REQUIRED ACTION: A faithful copy of all the records is needed, with the pictures omitted.

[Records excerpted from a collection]
'''
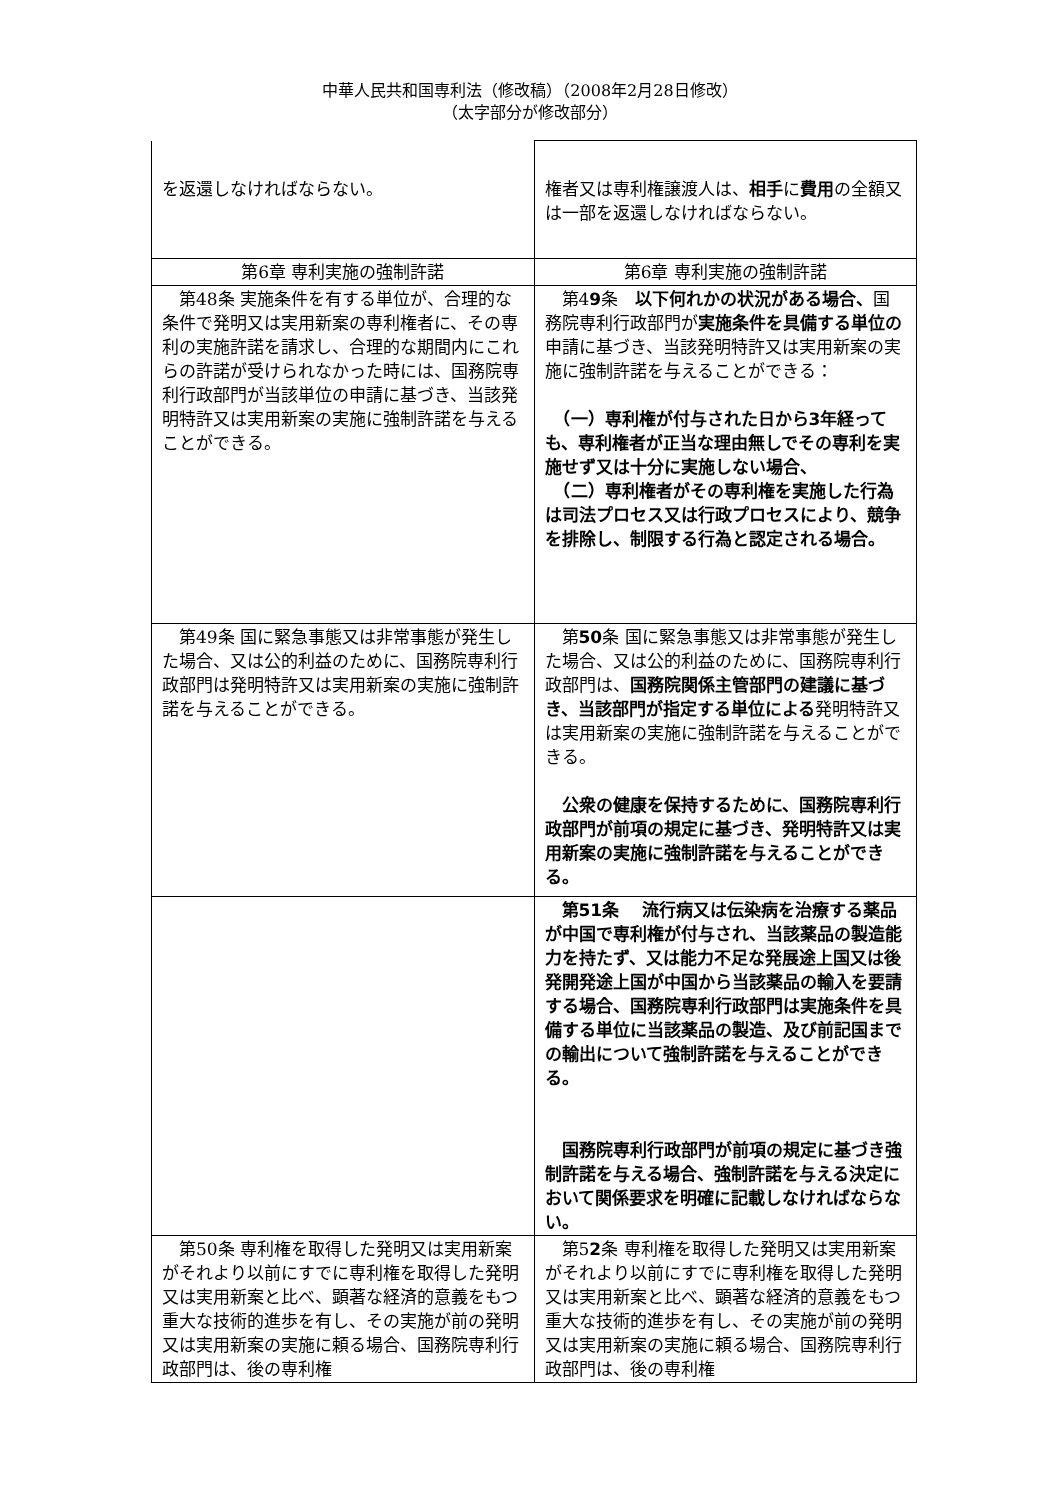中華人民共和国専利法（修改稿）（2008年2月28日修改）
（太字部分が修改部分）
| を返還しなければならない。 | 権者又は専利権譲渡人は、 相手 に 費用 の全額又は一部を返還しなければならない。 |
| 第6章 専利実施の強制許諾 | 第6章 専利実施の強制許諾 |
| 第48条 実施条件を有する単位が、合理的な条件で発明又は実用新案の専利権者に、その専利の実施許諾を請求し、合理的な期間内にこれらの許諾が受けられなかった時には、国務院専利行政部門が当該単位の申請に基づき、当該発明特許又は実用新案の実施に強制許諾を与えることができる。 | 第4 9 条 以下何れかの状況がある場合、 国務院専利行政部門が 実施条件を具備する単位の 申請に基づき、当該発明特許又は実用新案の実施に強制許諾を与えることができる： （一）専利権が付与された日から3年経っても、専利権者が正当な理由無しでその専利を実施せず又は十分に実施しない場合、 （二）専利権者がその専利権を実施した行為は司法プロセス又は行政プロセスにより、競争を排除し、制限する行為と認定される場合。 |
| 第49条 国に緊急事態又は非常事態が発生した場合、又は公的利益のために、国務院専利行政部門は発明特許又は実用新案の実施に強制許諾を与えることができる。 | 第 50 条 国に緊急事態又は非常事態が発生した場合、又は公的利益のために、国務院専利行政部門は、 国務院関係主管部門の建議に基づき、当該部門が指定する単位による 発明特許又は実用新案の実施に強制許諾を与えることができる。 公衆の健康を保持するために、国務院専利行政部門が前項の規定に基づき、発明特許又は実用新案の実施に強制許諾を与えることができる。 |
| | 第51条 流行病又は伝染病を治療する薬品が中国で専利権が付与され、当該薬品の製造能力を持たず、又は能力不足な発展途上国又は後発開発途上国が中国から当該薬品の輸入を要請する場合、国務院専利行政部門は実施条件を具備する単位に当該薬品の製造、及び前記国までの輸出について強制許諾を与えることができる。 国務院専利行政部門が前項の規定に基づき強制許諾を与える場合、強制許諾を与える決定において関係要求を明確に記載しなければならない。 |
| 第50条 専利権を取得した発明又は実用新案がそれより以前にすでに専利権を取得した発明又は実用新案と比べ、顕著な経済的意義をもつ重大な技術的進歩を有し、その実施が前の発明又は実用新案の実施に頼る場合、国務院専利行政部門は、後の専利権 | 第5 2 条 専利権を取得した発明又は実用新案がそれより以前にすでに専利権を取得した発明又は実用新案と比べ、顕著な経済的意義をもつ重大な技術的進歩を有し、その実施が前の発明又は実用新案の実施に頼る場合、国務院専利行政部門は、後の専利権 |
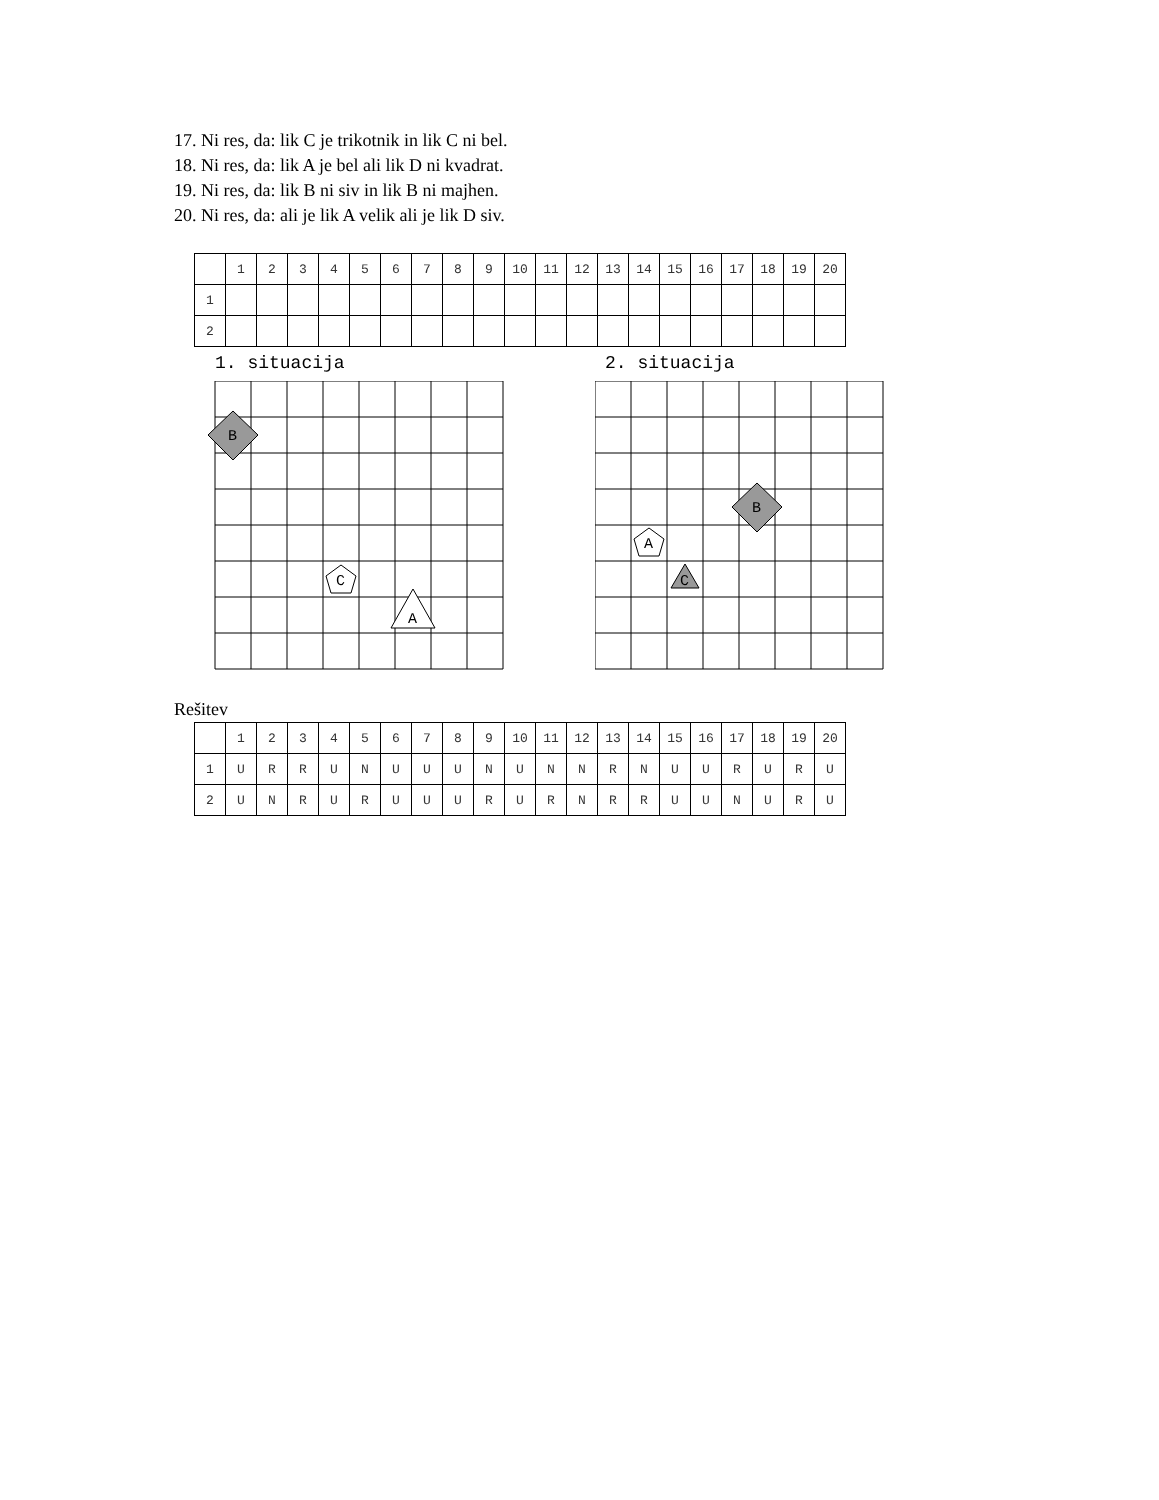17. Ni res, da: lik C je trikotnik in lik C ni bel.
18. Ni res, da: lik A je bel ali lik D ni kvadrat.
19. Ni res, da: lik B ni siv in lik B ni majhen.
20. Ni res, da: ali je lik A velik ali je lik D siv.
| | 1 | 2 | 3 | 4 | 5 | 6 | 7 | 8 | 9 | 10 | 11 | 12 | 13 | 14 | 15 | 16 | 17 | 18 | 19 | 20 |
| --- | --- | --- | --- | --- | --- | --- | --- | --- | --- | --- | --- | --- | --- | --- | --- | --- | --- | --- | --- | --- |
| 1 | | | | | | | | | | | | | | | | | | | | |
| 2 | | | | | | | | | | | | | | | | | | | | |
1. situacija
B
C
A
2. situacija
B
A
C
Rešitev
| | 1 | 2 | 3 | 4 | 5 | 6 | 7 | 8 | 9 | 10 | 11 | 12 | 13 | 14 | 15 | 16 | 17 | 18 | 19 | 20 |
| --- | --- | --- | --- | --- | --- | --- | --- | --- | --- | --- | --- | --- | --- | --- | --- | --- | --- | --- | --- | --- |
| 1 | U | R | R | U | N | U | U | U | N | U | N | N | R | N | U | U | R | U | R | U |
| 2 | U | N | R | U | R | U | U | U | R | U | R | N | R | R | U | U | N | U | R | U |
'''
EXERCISE SOLUTION:
中華人民共和国専利法（修改稿）（2008年2月28日修改）
（太字部分が修改部分）
| を返還しなければならない。 | 権者又は専利権譲渡人は、 相手 に 費用 の全額又は一部を返還しなければならない。 |
| 第6章 専利実施の強制許諾 | 第6章 専利実施の強制許諾 |
| 第48条 実施条件を有する単位が、合理的な条件で発明又は実用新案の専利権者に、その専利の実施許諾を請求し、合理的な期間内にこれらの許諾が受けられなかった時には、国務院専利行政部門が当該単位の申請に基づき、当該発明特許又は実用新案の実施に強制許諾を与えることができる。 | 第4 9 条 以下何れかの状況がある場合、 国務院専利行政部門が 実施条件を具備する単位の 申請に基づき、当該発明特許又は実用新案の実施に強制許諾を与えることができる： （一）専利権が付与された日から3年経っても、専利権者が正当な理由無しでその専利を実施せず又は十分に実施しない場合、 （二）専利権者がその専利権を実施した行為は司法プロセス又は行政プロセスにより、競争を排除し、制限する行為と認定される場合。 |
| 第49条 国に緊急事態又は非常事態が発生した場合、又は公的利益のために、国務院専利行政部門は発明特許又は実用新案の実施に強制許諾を与えることができる。 | 第 50 条 国に緊急事態又は非常事態が発生した場合、又は公的利益のために、国務院専利行政部門は、 国務院関係主管部門の建議に基づき、当該部門が指定する単位による 発明特許又は実用新案の実施に強制許諾を与えることができる。 公衆の健康を保持するために、国務院専利行政部門が前項の規定に基づき、発明特許又は実用新案の実施に強制許諾を与えることができる。 |
| | 第51条 流行病又は伝染病を治療する薬品が中国で専利権が付与され、当該薬品の製造能力を持たず、又は能力不足な発展途上国又は後発開発途上国が中国から当該薬品の輸入を要請する場合、国務院専利行政部門は実施条件を具備する単位に当該薬品の製造、及び前記国までの輸出について強制許諾を与えることができる。 国務院専利行政部門が前項の規定に基づき強制許諾を与える場合、強制許諾を与える決定において関係要求を明確に記載しなければならない。 |
| 第50条 専利権を取得した発明又は実用新案がそれより以前にすでに専利権を取得した発明又は実用新案と比べ、顕著な経済的意義をもつ重大な技術的進歩を有し、その実施が前の発明又は実用新案の実施に頼る場合、国務院専利行政部門は、後の専利権 | 第5 2 条 専利権を取得した発明又は実用新案がそれより以前にすでに専利権を取得した発明又は実用新案と比べ、顕著な経済的意義をもつ重大な技術的進歩を有し、その実施が前の発明又は実用新案の実施に頼る場合、国務院専利行政部門は、後の専利権 |
17. Ni res, da: lik C je trikotnik in lik C ni bel.
18. Ni res, da: lik A je bel ali lik D ni kvadrat.
19. Ni res, da: lik B ni siv in lik B ni majhen.
20. Ni res, da: ali je lik A velik ali je lik D siv.
| | 1 | 2 | 3 | 4 | 5 | 6 | 7 | 8 | 9 | 10 | 11 | 12 | 13 | 14 | 15 | 16 | 17 | 18 | 19 | 20 |
| --- | --- | --- | --- | --- | --- | --- | --- | --- | --- | --- | --- | --- | --- | --- | --- | --- | --- | --- | --- | --- |
| 1 | | | | | | | | | | | | | | | | | | | | |
| 2 | | | | | | | | | | | | | | | | | | | | |
1. situacija
B
C
A
2. situacija
B
A
C
Rešitev
| | 1 | 2 | 3 | 4 | 5 | 6 | 7 | 8 | 9 | 10 | 11 | 12 | 13 | 14 | 15 | 16 | 17 | 18 | 19 | 20 |
| --- | --- | --- | --- | --- | --- | --- | --- | --- | --- | --- | --- | --- | --- | --- | --- | --- | --- | --- | --- | --- |
| 1 | U | R | R | U | N | U | U | U | N | U | N | N | R | N | U | U | R | U | R | U |
| 2 | U | N | R | U | R | U | U | U | R | U | R | N | R | R | U | U | N | U | R | U |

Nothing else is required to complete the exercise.